During the pursuit of Dzhokhar Tsarnaev, authorities locked down the metropolitan Boston area, ordering residents to remain indoors, effectively attempting to institute police control over the entire city. It didn't work. The younger Tsarnaev managed to move unnoticed and unmolested through the locked-down streets of Watertown, and was only discovered by a homeowner after police lifted the lockdown.
Watertown's residents might have been organized as a local militia, had they been allowed to do so. What are neighborhood watches if not local militias? I'm not advocating that armed residents of Watertown should have taken to the streets posse-like to hunt down Dzhokhar Tsarnaev -- although such an effort might have proved more successful than police searches. Rather, alert citizens, independently armed and secure in their homes, and out on their properties, would have made Dzhokhar Tsarnaev's flight much more difficult, and might have obviated the final dangerous gunfight in a local driveway. This concept of a militia is probably something like what the founding fathers had in mind.
The Militarization of the Police -- An alternative to active civic involvement in the maintenance of order and security in the streets appears to be increasingly large and militarized police forces. During the lockdown, Boston looked like a city under martial law, all for the pursuit of a single 19-year-old man.
The Posse Comitatus Act strictly limits the employment of federal military force in within the United States. Obviously, absent the Act, a power-hungry federal leadership could threaten the democratic fabric of the nation through the tremendous power of a modern military force. Military officers respect the Posse Comitatus Act, and both by legal sanction and temperament are loath to violate it. In fact, such has often been the case with many modern militaries, which prefer to fight foreign enemies rather than their own people.
On the other hand, modern totalitarian dictators have used militarized police, rather than the military, to effectively assert dictatorial power, as in both Nazi Germany and the Soviet Union. While we are still a long way from such horrors, the increasingly militarized appearance and firepower of our modern police organizations is disturbing.

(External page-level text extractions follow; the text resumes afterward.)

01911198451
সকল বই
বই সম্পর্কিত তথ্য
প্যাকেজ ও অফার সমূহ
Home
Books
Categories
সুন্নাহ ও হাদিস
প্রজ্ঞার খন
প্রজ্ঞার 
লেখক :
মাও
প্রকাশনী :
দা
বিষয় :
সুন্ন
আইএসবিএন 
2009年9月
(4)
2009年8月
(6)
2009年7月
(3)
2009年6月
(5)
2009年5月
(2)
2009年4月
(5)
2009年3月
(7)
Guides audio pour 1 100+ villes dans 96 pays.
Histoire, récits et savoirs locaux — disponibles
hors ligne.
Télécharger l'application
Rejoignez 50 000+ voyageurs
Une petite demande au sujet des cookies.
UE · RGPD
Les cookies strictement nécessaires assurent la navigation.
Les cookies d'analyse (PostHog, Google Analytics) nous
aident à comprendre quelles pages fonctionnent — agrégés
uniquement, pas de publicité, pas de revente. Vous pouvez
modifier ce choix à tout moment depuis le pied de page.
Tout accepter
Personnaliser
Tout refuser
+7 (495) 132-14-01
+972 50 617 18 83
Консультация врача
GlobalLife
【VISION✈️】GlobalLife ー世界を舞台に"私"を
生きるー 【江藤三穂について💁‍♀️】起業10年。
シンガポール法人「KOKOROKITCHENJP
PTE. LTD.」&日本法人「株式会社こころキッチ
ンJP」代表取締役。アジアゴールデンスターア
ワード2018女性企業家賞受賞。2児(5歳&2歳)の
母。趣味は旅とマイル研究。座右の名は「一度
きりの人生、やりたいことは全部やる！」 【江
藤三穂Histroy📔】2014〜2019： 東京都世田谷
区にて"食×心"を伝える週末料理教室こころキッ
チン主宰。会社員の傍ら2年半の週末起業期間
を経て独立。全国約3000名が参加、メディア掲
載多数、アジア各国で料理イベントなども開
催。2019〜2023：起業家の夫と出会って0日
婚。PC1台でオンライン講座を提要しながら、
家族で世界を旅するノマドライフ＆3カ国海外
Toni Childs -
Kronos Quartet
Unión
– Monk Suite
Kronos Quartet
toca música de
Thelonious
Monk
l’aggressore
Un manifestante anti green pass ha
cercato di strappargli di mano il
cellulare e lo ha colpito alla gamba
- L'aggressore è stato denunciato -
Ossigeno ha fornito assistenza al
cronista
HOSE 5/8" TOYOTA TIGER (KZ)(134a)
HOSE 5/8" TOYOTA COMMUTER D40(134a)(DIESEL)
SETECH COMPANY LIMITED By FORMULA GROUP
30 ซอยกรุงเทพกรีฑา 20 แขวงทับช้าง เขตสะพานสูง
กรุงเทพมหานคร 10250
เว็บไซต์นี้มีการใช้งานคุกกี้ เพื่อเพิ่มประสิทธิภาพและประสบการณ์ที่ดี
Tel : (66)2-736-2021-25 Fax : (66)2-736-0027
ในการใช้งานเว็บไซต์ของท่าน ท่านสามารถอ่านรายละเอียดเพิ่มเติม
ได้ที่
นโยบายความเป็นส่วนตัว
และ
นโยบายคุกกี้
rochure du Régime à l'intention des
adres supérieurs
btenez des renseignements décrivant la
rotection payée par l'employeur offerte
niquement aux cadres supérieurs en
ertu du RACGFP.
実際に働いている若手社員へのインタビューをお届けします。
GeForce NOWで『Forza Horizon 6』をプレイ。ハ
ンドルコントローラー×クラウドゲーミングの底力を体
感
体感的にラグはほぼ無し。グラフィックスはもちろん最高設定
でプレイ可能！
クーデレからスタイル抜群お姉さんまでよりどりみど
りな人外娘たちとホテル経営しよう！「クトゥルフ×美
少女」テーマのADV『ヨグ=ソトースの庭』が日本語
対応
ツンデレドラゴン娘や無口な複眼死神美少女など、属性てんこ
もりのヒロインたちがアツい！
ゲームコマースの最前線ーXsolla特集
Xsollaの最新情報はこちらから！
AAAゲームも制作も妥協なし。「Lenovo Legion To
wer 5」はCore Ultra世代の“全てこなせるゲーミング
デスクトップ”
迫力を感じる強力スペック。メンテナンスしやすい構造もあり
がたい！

Federal and local police forces moved door to door in and around Boston searching residences because a single terrorist was on the loose. Presumably most searches were consensual, but it's pretty clear that the searches would have been forcibly conducted (and may have been in some cases) under the exigent circumstance exception to the 4th Amendment. If a major American city is subject to much larger and more determined attack -- like in Mumbai in 2008 -- what's to stop the police from demanding that residents surrender their firearms in order to protect the militarized police forces moving through? Military forces want to dominate and pacify areas, and hold exclusive coercive force. Our increasingly militarized police may not be far from such practices.